Can someone confirm if the second picture is L8AU? The place I'm taking them doesn't use manufacturer paint codes (they use something along the lines of a hex code or RGB etc.) but they claim to do a lot of work for Audi and apparently knew the colour. I don't want to ask for it a touch darker for them to end up almost black by not being specific enough!


----------



## ashfinlayson (Oct 26, 2013)

They look nice mate, I wish I went for something like that on my beamer instead of anthracite; too dark for le mans


----------



## Andrew9758 (Feb 20, 2017)

Having only the pictures to go off , the second picture looks like the right sort of colour for the black edition . They are a Matt finish


----------



## Gray79 (Feb 10, 2017)

Here are the colour of the rims on my Black Edition for comparison, it's never easy to tell by a photo though as different cameras and different light make a massive difference.


----------



## bertiebowser11 (Mar 13, 2017)

if its black edition keep it black edition


----------



## bertiebowser11 (Mar 13, 2017)

mono


----------



## zombiemorg (Sep 2, 2016)

Thanks guys!
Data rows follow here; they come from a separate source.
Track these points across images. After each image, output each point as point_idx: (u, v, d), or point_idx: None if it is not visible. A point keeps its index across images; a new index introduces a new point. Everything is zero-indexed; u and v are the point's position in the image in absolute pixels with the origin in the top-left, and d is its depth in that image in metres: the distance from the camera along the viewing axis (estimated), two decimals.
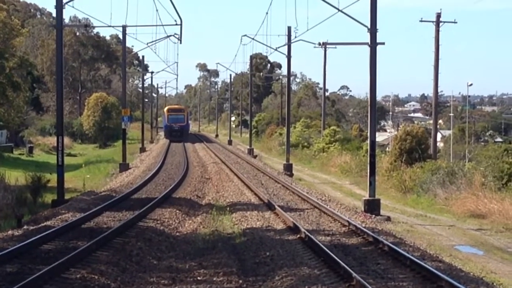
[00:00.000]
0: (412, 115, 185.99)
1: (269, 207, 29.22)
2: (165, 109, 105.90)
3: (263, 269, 17.35)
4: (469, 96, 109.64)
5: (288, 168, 51.31)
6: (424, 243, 22.47)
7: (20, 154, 71.87)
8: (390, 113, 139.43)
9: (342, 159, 55.65)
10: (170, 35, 53.31)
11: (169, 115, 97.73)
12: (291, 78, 59.19)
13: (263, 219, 25.99)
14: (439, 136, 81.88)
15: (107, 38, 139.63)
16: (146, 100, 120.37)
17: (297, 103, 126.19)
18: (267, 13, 56.81)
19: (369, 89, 30.63)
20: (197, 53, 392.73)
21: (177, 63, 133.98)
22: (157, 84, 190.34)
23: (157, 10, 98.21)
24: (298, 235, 21.84)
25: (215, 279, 16.18)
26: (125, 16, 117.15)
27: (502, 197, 30.76)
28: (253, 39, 60.72)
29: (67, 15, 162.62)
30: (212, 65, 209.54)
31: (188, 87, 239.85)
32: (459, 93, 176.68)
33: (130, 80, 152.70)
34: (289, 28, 50.46)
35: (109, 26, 45.68)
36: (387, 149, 67.02)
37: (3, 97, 49.99)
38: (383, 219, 28.32)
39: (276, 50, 54.79)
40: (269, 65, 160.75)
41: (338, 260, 17.14)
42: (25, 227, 23.19)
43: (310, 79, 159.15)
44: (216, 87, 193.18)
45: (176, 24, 43.81)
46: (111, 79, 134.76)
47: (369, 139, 31.56)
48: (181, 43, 49.13)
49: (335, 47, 72.13)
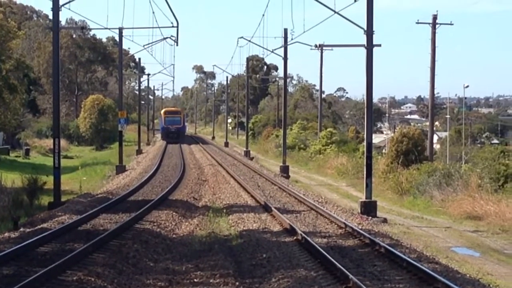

I think mine are definitely too light.

I'm trying to get the original black edition colour - not sure why anyone would pay for BE spec and then choose silver wheels from factory 

I thought that as I'm getting the wheels refurbed a second time, I may as well get them to do the colour properly this time


----------



## xGem (Oct 21, 2016)

zombiemorg said:


> I'm trying to get the original black edition colour - not sure why anyone would pay for BE spec and then choose silver wheels from factory


I think its all down to personal taste really, i prefer silver like the one below as i don't think the anthracite wheels match well with daytona grey


----------